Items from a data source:

· · ·

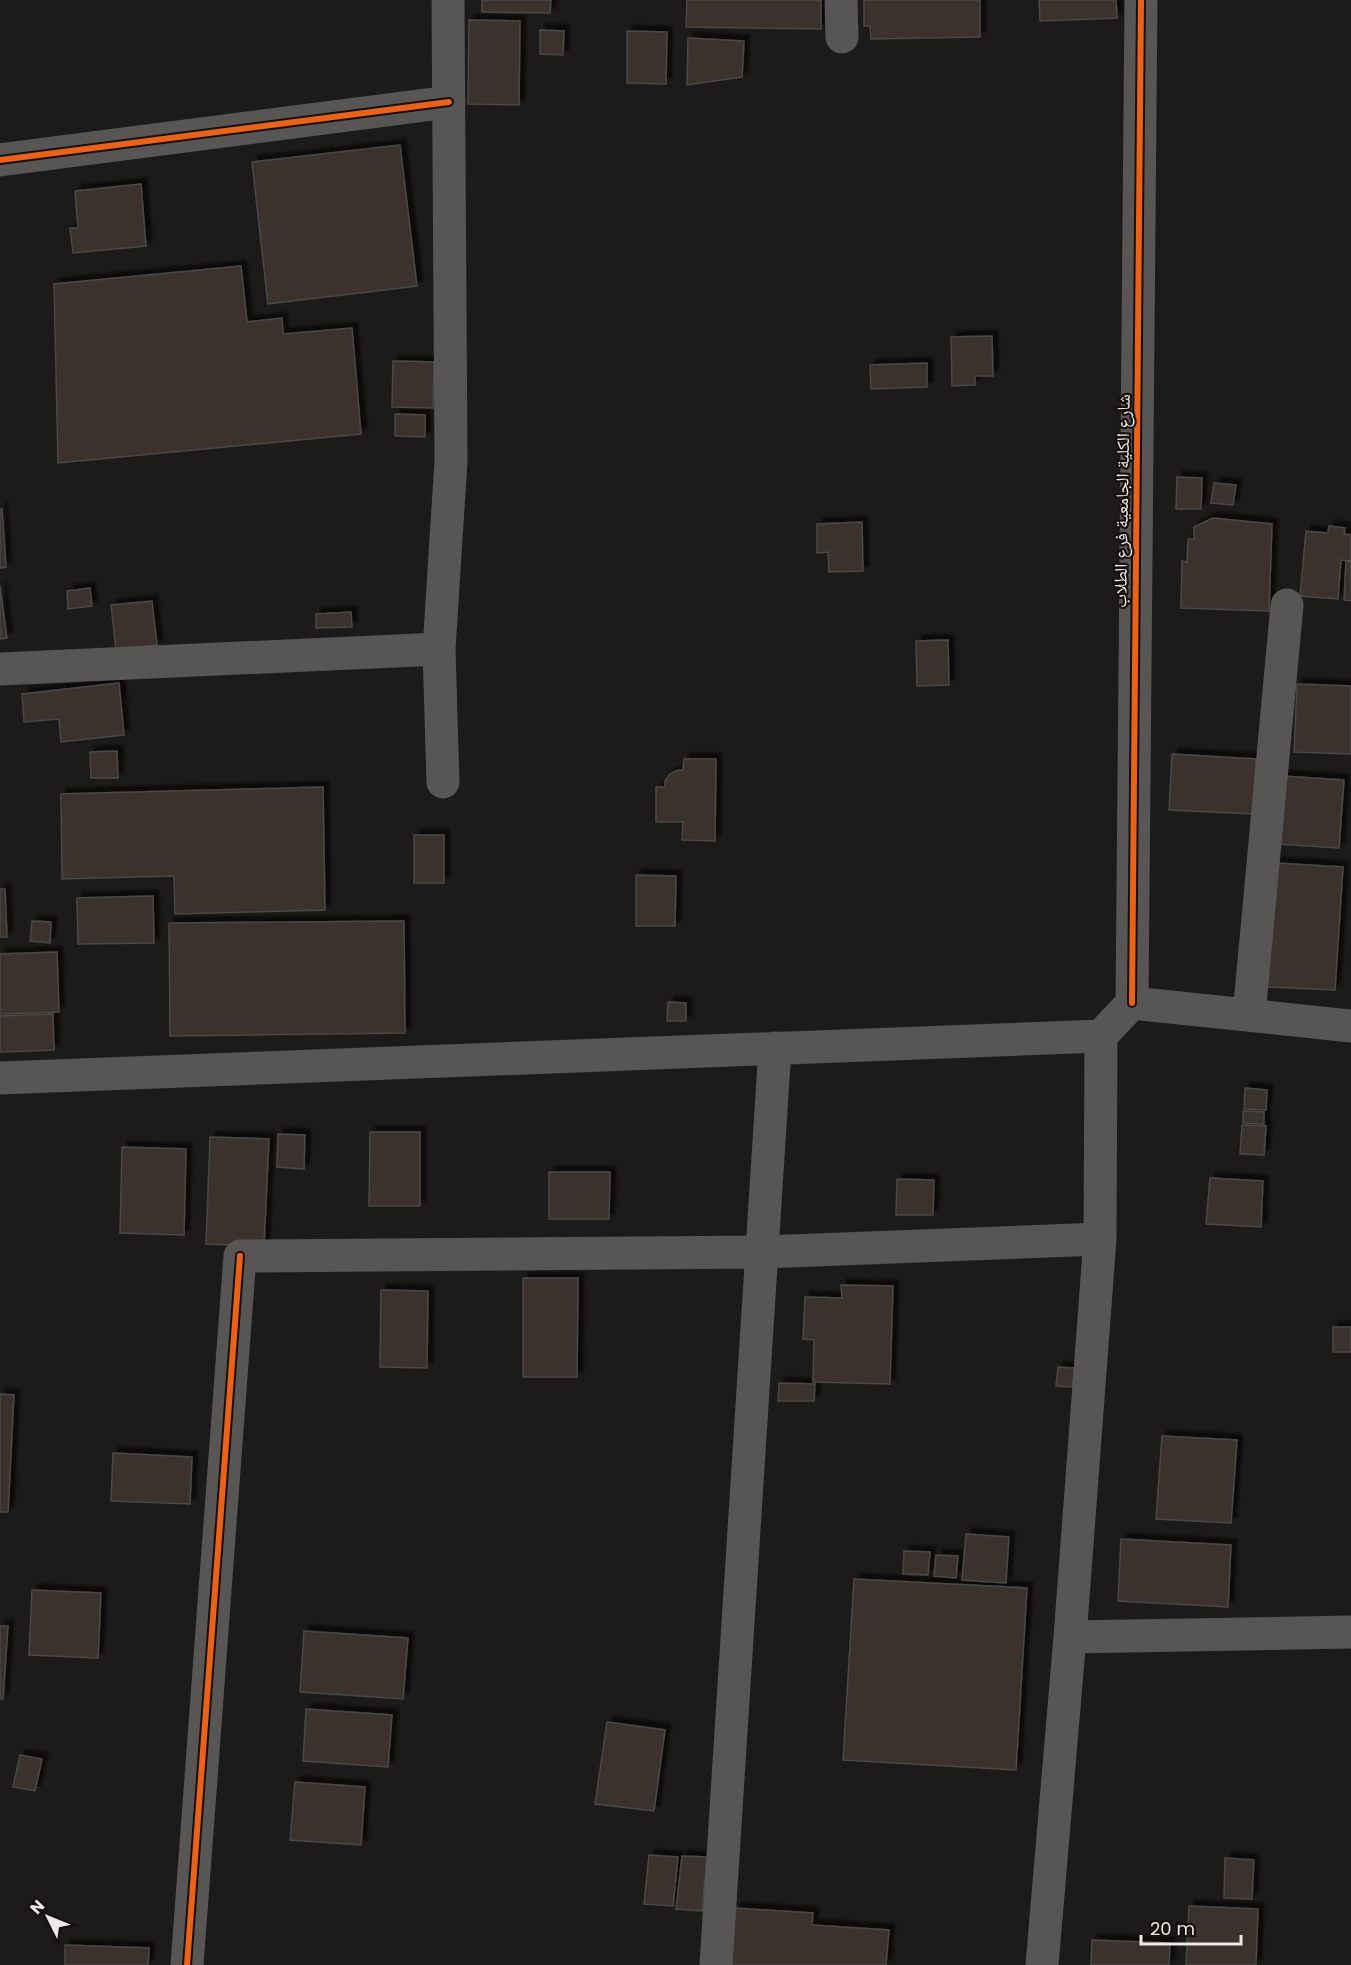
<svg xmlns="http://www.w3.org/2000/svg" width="1351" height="1965" viewBox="0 0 1351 1965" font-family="Poppins,'Noto Naskh Arabic',sans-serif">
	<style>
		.building { fill: #3b322d; stroke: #4a4846; stroke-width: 1.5; filter: url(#shadow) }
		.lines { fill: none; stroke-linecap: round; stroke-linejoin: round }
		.minor { stroke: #575655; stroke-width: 33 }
		.cycleway-casing { stroke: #16110f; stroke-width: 10 }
		.cycleway { stroke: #ea6118; stroke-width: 6 }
		.labels { text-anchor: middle; stroke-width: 4.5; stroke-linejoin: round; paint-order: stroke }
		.street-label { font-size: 18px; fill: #ece9e7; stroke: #16110f }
	</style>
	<defs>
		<filter id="shadow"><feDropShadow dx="5.5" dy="-5.5" stdDeviation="1.5" flood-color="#0009"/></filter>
	</defs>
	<rect width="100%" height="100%" fill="#1d1b19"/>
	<path class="building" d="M 482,0 L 551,0 L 550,13 L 482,12 Z
		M 687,0 L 821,0 L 821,29 L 686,27 Z
		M 864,0 L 980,0 L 980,37 L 871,39 L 870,26 L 864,26 Z
		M 1039,0 L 1116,0 L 1117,18 L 1040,21 Z
		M 469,20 L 520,21 L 519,105 L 468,104 Z
		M 540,30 L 564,31 L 563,55 L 540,54 Z
		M 627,31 L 667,32 L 666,84 L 627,83 Z
		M 688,38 L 744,41 L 742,77 L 687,85 Z
		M 400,145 L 417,286 L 268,304 L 252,162 Z
		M 141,184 L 146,246 L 73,253 L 70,228 L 78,228 L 75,191 Z
		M 241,266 L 247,322 L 282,318 L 283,334 L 352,328 L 361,434 L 58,463 L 54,284 Z
		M 992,336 L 993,376 L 975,376 L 975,385 L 952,386 L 951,337 Z
		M 393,361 L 434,362 L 433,408 L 392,407 Z
		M 927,363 L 927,387 L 871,389 L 870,365 Z
		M 395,414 L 425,415 L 425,437 L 395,436 Z
		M 1177,477 L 1202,478 L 1201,509 L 1176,509 Z
		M 1214,483 L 1236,485 L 1233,505 L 1211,503 Z
		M 0,509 L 2,509 L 6,567 L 0,568 Z
		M 1213,518 L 1272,524 L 1269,611 L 1181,608 L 1182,561 L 1187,562 L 1188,539 L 1194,539 L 1194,527 Z
		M 862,522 L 863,571 L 829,572 L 828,552 L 817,553 L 817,524 Z
		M 1329,526 L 1345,528 L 1344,534 L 1351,535 L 1351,561 L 1341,560 L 1338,599 L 1300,596 L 1306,531 L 1328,533 Z
		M 1346,562 L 1351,562 L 1351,601 L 1344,600 Z
		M 0,586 L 7,638 L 0,639 Z
		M 90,588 L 92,606 L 68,609 L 67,591 Z
		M 152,601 L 157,645 L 116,650 L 111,605 Z
		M 351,612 L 352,627 L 316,628 L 316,614 Z
		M 948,640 L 949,685 L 917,686 L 916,641 Z
		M 119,683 L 124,735 L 61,742 L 59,719 L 24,722 L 22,694 Z
		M 1297,684 L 1351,686 L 1351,754 L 1294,752 Z
		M 117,751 L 118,778 L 91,778 L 90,752 Z
		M 1172,754 L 1256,759 L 1253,814 L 1169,810 Z
		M 684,759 L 716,759 L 715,841 L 682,840 L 683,822 L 656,822 L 656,787 L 665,787 L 665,781 L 670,774 L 678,770 L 683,770 Z
		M 1282,776 L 1344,780 L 1339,848 L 1277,844 Z
		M 323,787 L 325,910 L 175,914 L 174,876 L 62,879 L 61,794 Z
		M 414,835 L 444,835 L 444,883 L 414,883 Z
		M 1275,863 L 1343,867 L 1335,990 L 1267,987 Z
		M 636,875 L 676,876 L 675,926 L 636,926 Z
		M 0,889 L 5,889 L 7,937 L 0,937 Z
		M 153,896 L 154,943 L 78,944 L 77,898 Z
		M 32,921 L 51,922 L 50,943 L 30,941 Z
		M 404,921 L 405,1033 L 170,1036 L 169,923 Z
		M 57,952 L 59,1012 L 0,1014 L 0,954 Z
		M 668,1002 L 686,1003 L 686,1021 L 667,1021 Z
		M 53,1014 L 54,1050 L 0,1052 L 0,1016 Z
		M 1245,1088 L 1267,1090 L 1266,1110 L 1244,1109 Z
		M 1243,1111 L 1264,1112 L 1264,1124 L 1243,1123 Z
		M 1242,1125 L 1266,1126 L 1264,1155 L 1240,1154 Z
		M 370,1132 L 420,1132 L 420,1206 L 369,1206 Z
		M 278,1134 L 305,1135 L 304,1169 L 277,1167 Z
		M 210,1137 L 269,1139 L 264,1246 L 206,1244 Z
		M 122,1147 L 186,1149 L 184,1235 L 120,1233 Z
		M 549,1172 L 610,1172 L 609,1219 L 549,1219 Z
		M 1210,1178 L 1263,1181 L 1261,1227 L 1206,1224 Z
		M 897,1179 L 934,1180 L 933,1215 L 896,1215 Z
		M 523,1278 L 578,1278 L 577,1377 L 523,1377 Z
		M 841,1285 L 893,1286 L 890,1384 L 813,1382 L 814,1340 L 803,1339 L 805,1297 L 842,1298 Z
		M 381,1290 L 428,1291 L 427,1368 L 380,1367 Z
		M 1333,1327 L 1351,1327 L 1351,1352 L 1333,1352 Z
		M 1058,1367 L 1074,1368 L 1073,1387 L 1056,1386 Z
		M 779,1383 L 815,1384 L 814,1401 L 778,1401 Z
		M 0,1394 L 14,1395 L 8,1512 L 0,1512 Z
		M 1162,1436 L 1237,1440 L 1231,1523 L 1156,1519 Z
		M 113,1453 L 192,1457 L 190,1504 L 111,1501 Z
		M 966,1534 L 1009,1537 L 1006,1583 L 962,1580 Z
		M 1121,1539 L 1231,1545 L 1228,1607 L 1118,1601 Z
		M 904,1551 L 930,1552 L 928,1575 L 903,1574 Z
		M 936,1555 L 958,1556 L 956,1578 L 934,1576 Z
		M 854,1579 L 1027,1588 L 1016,1770 L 843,1760 Z
		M 32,1590 L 101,1593 L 98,1658 L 29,1655 Z
		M 0,1626 L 8,1626 L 3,1699 L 0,1699 Z
		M 304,1631 L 408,1638 L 403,1699 L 300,1692 Z
		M 306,1709 L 392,1715 L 388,1767 L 303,1761 Z
		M 607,1722 L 665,1730 L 654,1811 L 595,1804 Z
		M 20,1755 L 42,1759 L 35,1791 L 13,1787 Z
		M 295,1782 L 365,1787 L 361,1845 L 290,1840 Z
		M 649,1855 L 678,1857 L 673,1906 L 644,1904 Z
		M 682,1856 L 707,1857 L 702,1911 L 676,1909 Z
		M 1225,1858 L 1254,1860 L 1252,1899 L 1224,1898 Z
		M 1189,1906 L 1258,1909 L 1256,1965 L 1186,1965 Z
		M 735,1908 L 813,1913 L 812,1925 L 889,1930 L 886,1965 L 731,1965 Z
		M 1092,1940 L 1170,1943 L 1169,1965 L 1091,1965 Z
		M 65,1945 L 149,1948 L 148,1965 L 65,1965 Z"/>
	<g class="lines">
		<path class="minor" d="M 841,0 L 842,37
			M 0,160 L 449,102
			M 0,669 L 439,649
			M 443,782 L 439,649 L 451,461 L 448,0
			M 1132,1003 L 1141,0
			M 1249,1015 L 1287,605
			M 0,1078 L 1101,1036
			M 1070,1637 L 1351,1632
			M 187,1965 L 240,1256 L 763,1252 L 1100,1239
			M 716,1965 L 775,1048
			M 1042,1965 L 1070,1637 L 1100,1239 L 1101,1036 L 1132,1003 L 1351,1026"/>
		<g class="cycleway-casing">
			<path id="cycleway" d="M 0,160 L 449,102
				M 1132,1003 L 1141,0
				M 187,1965 L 240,1256"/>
		</g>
		<use href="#cycleway" class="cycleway"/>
	</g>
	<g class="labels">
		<g class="street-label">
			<text transform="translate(1122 501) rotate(-89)" y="6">شارع الكلية الجامعية فرع الطلاب</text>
		</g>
	</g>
	<g transform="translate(48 1917) rotate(313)" stroke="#16110f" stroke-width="4.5" paint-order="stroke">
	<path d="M0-4.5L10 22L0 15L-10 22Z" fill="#ece9e7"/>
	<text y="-9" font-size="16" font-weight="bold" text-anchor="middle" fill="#ece9e7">N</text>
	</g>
	<path d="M1141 1935v9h100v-9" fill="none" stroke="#ece9e7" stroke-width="3"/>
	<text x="1150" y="1935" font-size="18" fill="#ece9e7" stroke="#16110f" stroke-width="4.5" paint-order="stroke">20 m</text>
</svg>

· · ·

[Instructions for the task] Work through the records above. Copy every line with the string "lines".

[Result for this exercise]
		.lines { fill: none; stroke-linecap: round; stroke-linejoin: round }
	<g class="lines">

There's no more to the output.